Exercise goal
Write the entries out again. Each one must match exactly.

The data
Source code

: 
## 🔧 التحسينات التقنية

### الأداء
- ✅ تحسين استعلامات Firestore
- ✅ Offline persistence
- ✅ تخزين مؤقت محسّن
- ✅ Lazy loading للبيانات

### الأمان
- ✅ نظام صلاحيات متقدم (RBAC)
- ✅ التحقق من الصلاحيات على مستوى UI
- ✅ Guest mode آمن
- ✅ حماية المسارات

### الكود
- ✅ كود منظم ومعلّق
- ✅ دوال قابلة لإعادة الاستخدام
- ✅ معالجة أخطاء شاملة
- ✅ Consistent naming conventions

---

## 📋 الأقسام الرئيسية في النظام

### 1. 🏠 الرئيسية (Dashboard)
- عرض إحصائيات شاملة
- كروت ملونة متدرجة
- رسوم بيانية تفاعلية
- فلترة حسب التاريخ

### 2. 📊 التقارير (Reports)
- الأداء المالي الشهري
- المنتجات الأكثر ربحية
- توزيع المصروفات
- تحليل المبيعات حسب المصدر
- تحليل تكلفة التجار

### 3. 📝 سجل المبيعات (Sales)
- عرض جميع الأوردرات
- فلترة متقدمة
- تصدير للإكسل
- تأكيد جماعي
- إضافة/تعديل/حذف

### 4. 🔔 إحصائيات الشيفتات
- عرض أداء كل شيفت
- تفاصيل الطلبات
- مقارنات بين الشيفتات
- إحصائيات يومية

Exercise solution
Source code

: 
## 🔧 التحسينات التقنية

### الأداء
- ✅ تحسين استعلامات Firestore
- ✅ Offline persistence
- ✅ تخزين مؤقت محسّن
- ✅ Lazy loading للبيانات

### الأمان
- ✅ نظام صلاحيات متقدم (RBAC)
- ✅ التحقق من الصلاحيات على مستوى UI
- ✅ Guest mode آمن
- ✅ حماية المسارات

### الكود
- ✅ كود منظم ومعلّق
- ✅ دوال قابلة لإعادة الاستخدام
- ✅ معالجة أخطاء شاملة
- ✅ Consistent naming conventions

---

## 📋 الأقسام الرئيسية في النظام

### 1. 🏠 الرئيسية (Dashboard)
- عرض إحصائيات شاملة
- كروت ملونة متدرجة
- رسوم بيانية تفاعلية
- فلترة حسب التاريخ

### 2. 📊 التقارير (Reports)
- الأداء المالي الشهري
- المنتجات الأكثر ربحية
- توزيع المصروفات
- تحليل المبيعات حسب المصدر
- تحليل تكلفة التجار

### 3. 📝 سجل المبيعات (Sales)
- عرض جميع الأوردرات
- فلترة متقدمة
- تصدير للإكسل
- تأكيد جماعي
- إضافة/تعديل/حذف

### 4. 🔔 إحصائيات الشيفتات
- عرض أداء كل شيفت
- تفاصيل الطلبات
- مقارنات بين الشيفتات
- إحصائيات يومية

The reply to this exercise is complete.